Extract to read:
BEGIN
Dive Brief:
- Neurocrine Biosciences, a San Diego-based drug developer, said Tuesday an experimental schizophrenia medicine that it recently licensed from Takeda has failed a key test.
- The medicine, known as luvadaxistat, is supposed to help schizophrenia patients with "negative symptoms" — a term that encompasses a range of hard-to-treat conditions like lack of motivation, trouble communicating and limited emotion. But, according to results from a mid-stage study, patients treated with the drug didn't perform significantly better than those given a placebo, as measured by a scale that assesses the severity of negative symptoms.
- Though luvadaxistat didn't hit its main goal, it did succeed on secondary endpoints focused on cognition. Neurocrine leadership has found those results encouraging enough to warrant further clinical evaluation of the drug. In a statement, Eiry Roberts, Neurocrine's chief medical officer, said the company plans to work with Takeda to move luvadaxistat forward.
Dive Insight:
Neurocrine made a big bet on Takeda's psychiatry drugs last summer, licensing seven programs in a deal valued at over $2 billion.
Luvadaxistat was the most advanced of the group, having entered Phase 2 testing in 2017. The drug is meant to block an enzyme that degrades a certain kind of amino acid important for brain function.
END
Data supplied:
BEGIN
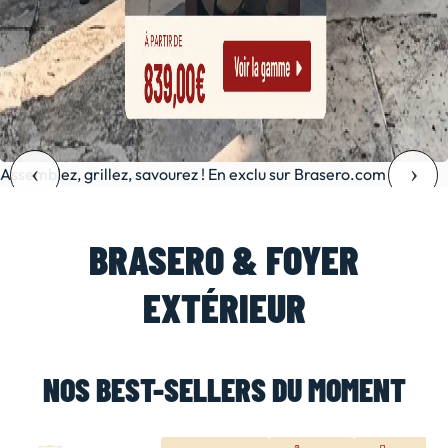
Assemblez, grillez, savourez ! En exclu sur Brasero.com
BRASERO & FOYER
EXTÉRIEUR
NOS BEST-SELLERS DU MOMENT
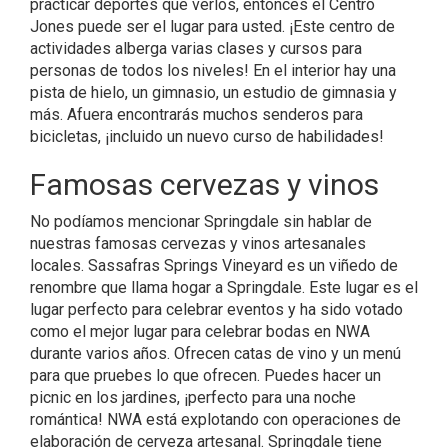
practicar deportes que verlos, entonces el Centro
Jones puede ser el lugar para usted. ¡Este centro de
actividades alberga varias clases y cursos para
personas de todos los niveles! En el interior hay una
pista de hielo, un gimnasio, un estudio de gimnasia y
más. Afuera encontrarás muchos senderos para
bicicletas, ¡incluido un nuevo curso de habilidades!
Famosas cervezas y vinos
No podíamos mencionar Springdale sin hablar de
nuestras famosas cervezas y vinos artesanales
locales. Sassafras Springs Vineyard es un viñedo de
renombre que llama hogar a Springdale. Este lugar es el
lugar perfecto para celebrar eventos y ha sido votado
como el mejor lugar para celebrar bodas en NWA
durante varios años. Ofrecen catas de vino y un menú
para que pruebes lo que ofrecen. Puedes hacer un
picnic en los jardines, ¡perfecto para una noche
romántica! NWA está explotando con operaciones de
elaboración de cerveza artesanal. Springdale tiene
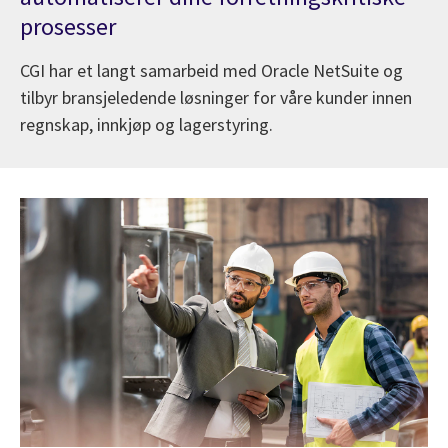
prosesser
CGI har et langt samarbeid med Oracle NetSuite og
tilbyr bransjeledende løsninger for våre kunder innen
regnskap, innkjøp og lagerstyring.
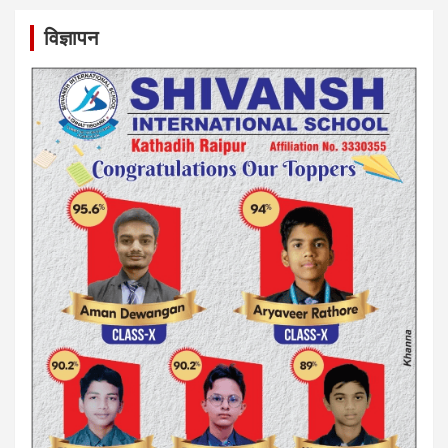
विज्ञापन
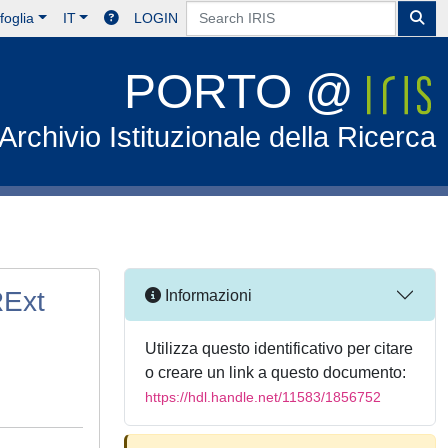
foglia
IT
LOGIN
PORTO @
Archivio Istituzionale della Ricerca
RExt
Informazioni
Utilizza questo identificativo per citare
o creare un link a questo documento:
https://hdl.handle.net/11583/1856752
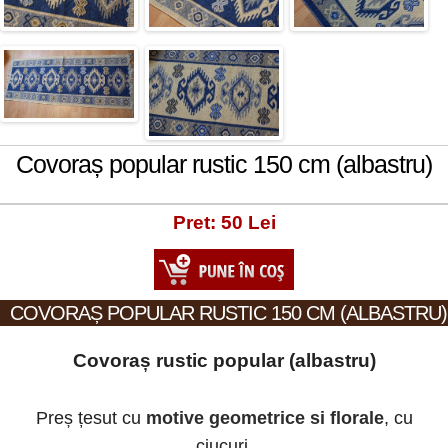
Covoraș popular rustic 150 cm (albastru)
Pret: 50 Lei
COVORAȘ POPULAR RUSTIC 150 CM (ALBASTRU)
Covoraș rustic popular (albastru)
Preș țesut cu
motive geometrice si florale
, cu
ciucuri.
END
Tasks and exercises:
#1 According to the luvadaxistat brief, in what year did the drug enter Phase 2 testing?
#2 List every example of "negative symptoms" that the luvadaxistat brief names.
#3 Please carry on the luvadaxistat brief from its last sentence.
The rows come from a different source than the luvadaxistat brief.

Answers for the tasks:
#1 2017

#2 Lack of motivation, trouble communicating, limited emotion

#3
While the science behind luvadaxistat has drummed up excitement, Wall Street analysts lost much of their optimism in the program last month, after Massachusetts-based Concert Pharmaceuticals reported disappointing results for a experimental drug meant to work similarly.
Despite lowered expectations, the negative results for luvadaxistat still knocked Neurocrine's share price down more than 7%. Shares traded at $101 apiece Tuesday morning, a little more than 20% lower than last June, when Neurocrine inked its deal with Takeda.
Neurocrine hasn't given up, however. The biotech now appears to be reshaping its development plans based the drug's potential impact on cognition.
Paul Matteis, an analyst at Stifel, wrote to clients that his team was able to connect with Neurocrine and get more context about the luvadaxistat program and its path forward. According to Matteis, Takeda initially debated whether to develop the drug in schizophrenia negative symptoms or cognition, implying that the signal seen in the mid-stage study does align with the company's original scientific hypotheses.
Moreover, there remains a large need for treatments that can combat cognitive impairment in schizophrenia patients. If luvadaxistat were to gain approval in that indication, it could provide a valuable source of revenue diversification for Neurocrine, which is almost entirely reliant on Ingrezza, its marketed therapy for tardive dyskinesia.
"That said, there's also a lot of opacity here and zero data to analyze," Matteis wrote, echoing other analysts who wrote the prospects for luvadaxistat won't be fully understood until data are published or presented.